> COLLECTED DATA
---

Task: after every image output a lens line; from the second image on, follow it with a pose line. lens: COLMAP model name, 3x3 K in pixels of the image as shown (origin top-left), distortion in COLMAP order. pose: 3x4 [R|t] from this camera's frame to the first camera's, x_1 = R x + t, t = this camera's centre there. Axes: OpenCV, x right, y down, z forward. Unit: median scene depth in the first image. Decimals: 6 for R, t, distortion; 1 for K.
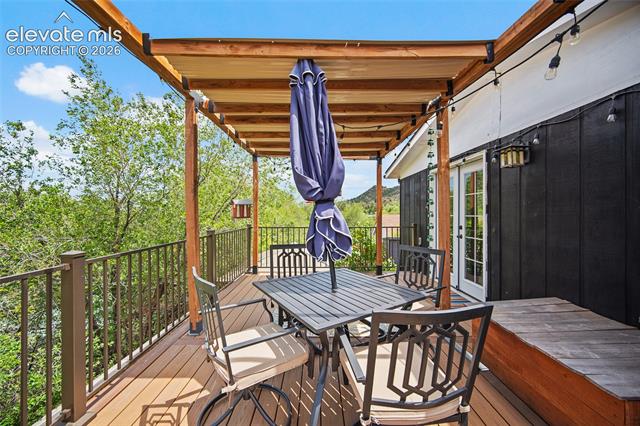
lens RADIAL K [[250.5, 0, 318.4], [0, 250.5, 212.8], [0, 0, 1]] dist [-0.001898, -0.000206]
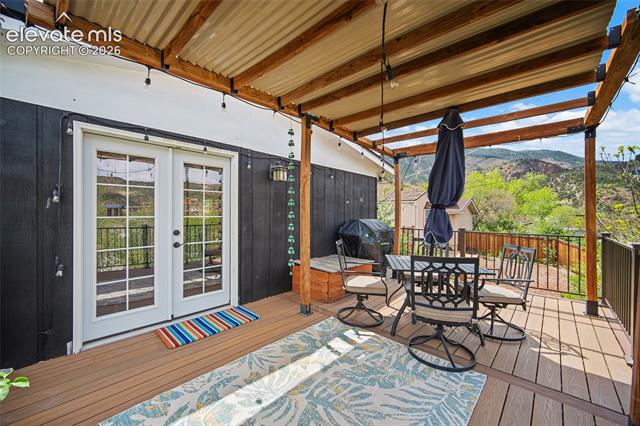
lens RADIAL K [[250.5, 0, 318.4], [0, 250.5, 212.8], [0, 0, 1]] dist [-0.001898, -0.000206]
pose [[-0.726017, -0.002624, 0.687672, -0.307776], [-0.006318, 0.999976, -0.002854, 0.000347], [-0.687648, -0.006416, -0.726016, 1.600645]]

---

Copy these lines with every "image" swapped for "frame" and nothing else changed. Leave the pictures out of your answer.

Task: after every frame output a lens line; from the second frame on, follow it with a pose line. lens: COLMAP model name, 3x3 K in pixels of the frame as shown (origin top-left), distortion in COLMAP order. pose: 3x4 [R|t] from this camera's frame to the first camera's, x_1 = R x + t, t = this camera's centre there. Axes: OpenCV, x right, y down, z forward. Unit: median scene depth in the first frame. Decimals: 6 for R, t, distortion; 1 for K.
lens RADIAL K [[250.5, 0, 318.4], [0, 250.5, 212.8], [0, 0, 1]] dist [-0.001898, -0.000206]
lens RADIAL K [[250.5, 0, 318.4], [0, 250.5, 212.8], [0, 0, 1]] dist [-0.001898, -0.000206]
pose [[-0.726017, -0.002624, 0.687672, -0.307776], [-0.006318, 0.999976, -0.002854, 0.000347], [-0.687648, -0.006416, -0.726016, 1.600645]]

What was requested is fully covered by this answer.